Liberace – or Lee, as he calls himself to his intimates – and Scott initially bond over the pianist’s cherished dogs, but it’s not long before Liberace, nearly 40 years Scott’s senior, mounts a full-court seduction of Scott, while throwing Billy out of his mansion. It’s a collision of two worlds. Liberace, in his late 50s, is a devout Catholic and world-famous celebrity who is independently wealthy and keeps his adoring and very conservative older fans happy with elaborately spun fictions about how he never has found the right woman, but currently pines for Olympic figure skater Sonja Henie.
“People only see what they want to see,” he’ll later tell Scott, and he counts on that.
Scott, by contrast, is naïve in many respects, having been raised largely by two affectionate foster parents on a Southern California ranch, but once Liberace offers him a job as his new companion, Scott jumps at the chance, telling his protesting guardians that he knows exactly what he’s getting into. He also seems to have very few hang-ups about his sexuality, and as time passes he will struggle to understand why Liberace insists on keeping him sequestered away from the public.
As expected, Liberace showers Scott with extensive bling and a fancy wardrobe, but as recompense, he wants to control Scott. “I want to be everything to you,” Liberace says. “Father, brother, lover, best friend.”
That creepy combo platter takes an even weirder turn after Liberace catches himself on a 1979 telecast of The Tonight Show With Johnny Carson and is horrified by how old he looks (“I look like my father in Hush, Hush, Sweet Charlotte!“ he shrieks to Scott). He immediately books an appointment with celebrity plastic surgeon Jack Startz (a hilariously mummified Rob Lowe), then drops a bombshell: He also wants the doc to remake Scott’s face to resemble Liberace’s.
It’s Startz who starts Scott on a life-threatening combination of drugs – sorry, “vitamins and natural energy boosters” – that sends the formerly clean-living Midwesterner on a downward spiral, while his controlling partner indulges his libido via porn and promiscuity, leading to a devastating moment when Scott, waiting to make his entrance during one of Liberace’s Las Vegas shows, sees his obvious successor – a handsome young member of The Young Americans – literally waiting in the wings.

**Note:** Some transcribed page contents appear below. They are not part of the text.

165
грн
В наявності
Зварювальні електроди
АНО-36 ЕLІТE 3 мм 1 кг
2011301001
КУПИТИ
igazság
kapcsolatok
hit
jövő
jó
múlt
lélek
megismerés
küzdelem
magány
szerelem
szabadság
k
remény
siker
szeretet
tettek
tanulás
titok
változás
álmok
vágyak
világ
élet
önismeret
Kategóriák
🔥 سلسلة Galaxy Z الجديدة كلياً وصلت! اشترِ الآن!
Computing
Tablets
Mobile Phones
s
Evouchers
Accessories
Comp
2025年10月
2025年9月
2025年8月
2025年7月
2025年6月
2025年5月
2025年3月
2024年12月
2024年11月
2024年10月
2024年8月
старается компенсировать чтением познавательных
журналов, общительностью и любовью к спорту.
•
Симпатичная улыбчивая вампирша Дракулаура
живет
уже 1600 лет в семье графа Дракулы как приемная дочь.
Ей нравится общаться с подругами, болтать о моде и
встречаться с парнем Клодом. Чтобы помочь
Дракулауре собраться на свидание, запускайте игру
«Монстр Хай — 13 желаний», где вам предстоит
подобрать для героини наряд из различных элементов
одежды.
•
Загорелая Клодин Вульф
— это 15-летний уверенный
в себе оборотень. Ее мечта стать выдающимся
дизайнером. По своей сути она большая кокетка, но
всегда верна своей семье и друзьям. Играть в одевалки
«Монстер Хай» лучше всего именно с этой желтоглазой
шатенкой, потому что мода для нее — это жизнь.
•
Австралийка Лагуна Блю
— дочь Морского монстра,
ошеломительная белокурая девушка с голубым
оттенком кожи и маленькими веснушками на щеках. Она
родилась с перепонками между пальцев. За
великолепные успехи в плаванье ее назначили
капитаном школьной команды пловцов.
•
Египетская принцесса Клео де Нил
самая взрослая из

The cast also includes a completely unrecognizable Debbie Reynolds in a delightful turn as Frances Liberace, the performer’s Polish mother, and Dan Aykroyd as Seymour Heller, Liberace’s very protective manager. They’re both splendid, but make no mistake, it’s Douglas and Damon who elevate Behind the Candelabra to truly memorable status under Soderbergh’s assured direction. You may start out laughing at this dysfunctional relationship, but you’ll just as likely get a lump in your throat watching the scene near the end where the AIDS-stricken Liberace summons Scott, now banished from his home, to his bedside to make sure he’s still healthy.